Campbell v. Northern Pacific R.

51 Minn. 488 | Minn. | 1892

Vanderburgh, J.

The defendant Northern Pacific Beneficial Association is alleged in the complaint to be an agency of the defendant railway company for the care of persons injured in the operation of the railroad. The defendant McGregor was one of the physicians and surgeons employed for such purpose, having the charge and oversight of this special service, and was the representative of the association and railway company in and about the same. The plaintiff also alleges that while the defendant McGregor was so in the line and in the course of the discharge of his said duty as such authorized agent and servant of said association and of said railway company as aforesaid, and on, to wit, January 15, 1892, in said county, said defendant McGregor did willfully and maliciously assault said plaintiff, and then and there strike, beat, bruise, and batter, insult,- and injure the plaintiff, for which she claims damages. She also-sets up a cause of action for alleged defamatory and slanderous language used by McGregor in the course of his employment of and concerning the plaintiff. To these separate causes of action the defendant interposed demurrers, which were overruled by the court, and this appeal brings before us the sufficiency of-the complaint.

The nature of the employment of the defendant association and of McGregor is stated, and also the fact that plaintiff was a servant employed by such association, and was under the direction and subject to the orders of McGregor.
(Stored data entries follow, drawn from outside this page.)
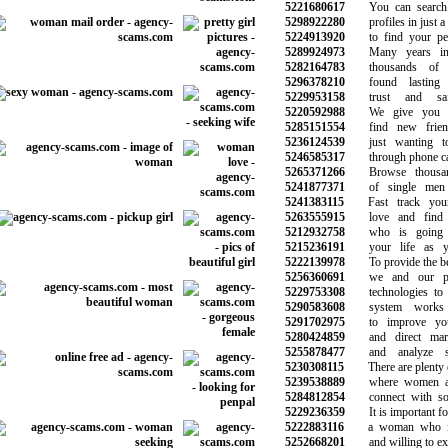
5221680617
You can search t
5298922280
profiles in just a 
5224913920
to find your perf
5289924973
Many years in t
5282164783
thousands of c
5296378210
found lasting 
5229953158
trust and safe
5220592988
We give you a 
5285151554
find new frien
5236124539
just wanting to
5246585317
through phone call
5265371266
Browse thousand
5241877371
of single men 
5241383115
Fast track your
5263555915
love and find t
5212932758
who is going t
5215236191
your life as yo
5222139978
To provide the bes
5256360691
we and our par
5229753308
technologies to 
5290583608
system works a
5291702975
to improve your
5280424859
and direct marke
5255878477
and analyze sit
5230308115
There are plenty of
5239538889
where women are
5284812854
connect with some
5229236359
It is important for
5222883116
a woman who is 
5252668201
and willing to expl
It will be observed that the business in which McGregor was employed was superintending the care of sick and injured persons, and it is alleged generally that any and all acts done and performed by him as such physician, etc., were the acts of his principal. But there is clearly nothing in the complaint to warrant the inference or conclusion that the abusive language of McGregor was the act of his superiors, nor do we see that the alleged assault can be considered in any other light than an independent tort, which it presumptively was; and the bald statement that it was the act of the principal, or simply done while in the course of his employment, or while in the discharge of his duty, is hardly sufficient to charge the master. The case is quite different from that of an assault upon a patient in charge of the defendants, and to whom they owed the duty alleged, *491in which case the rule stated in McCord v. Western Union Tel. Co., 39 Minn. 181, (39 N. W. Rep. 315,) would apply. An assault upon a patient to whom the defendants owed a special duty, and alleged to have been done in the course of the employment, would present an entirely different case. But it does not appear that there was a breach of any duty owed by defendant corporations to the plaintiff which their steward, McGregor, violated in the acts alleged, or that the wrong complained of was expressly or impliedly authorized by the railway company, or how it could be committed in the course of McGregor’s employment, or in furtherance of the master’s business.

Order reversed.

(Opinion published 53 N. W. Rep. 768.)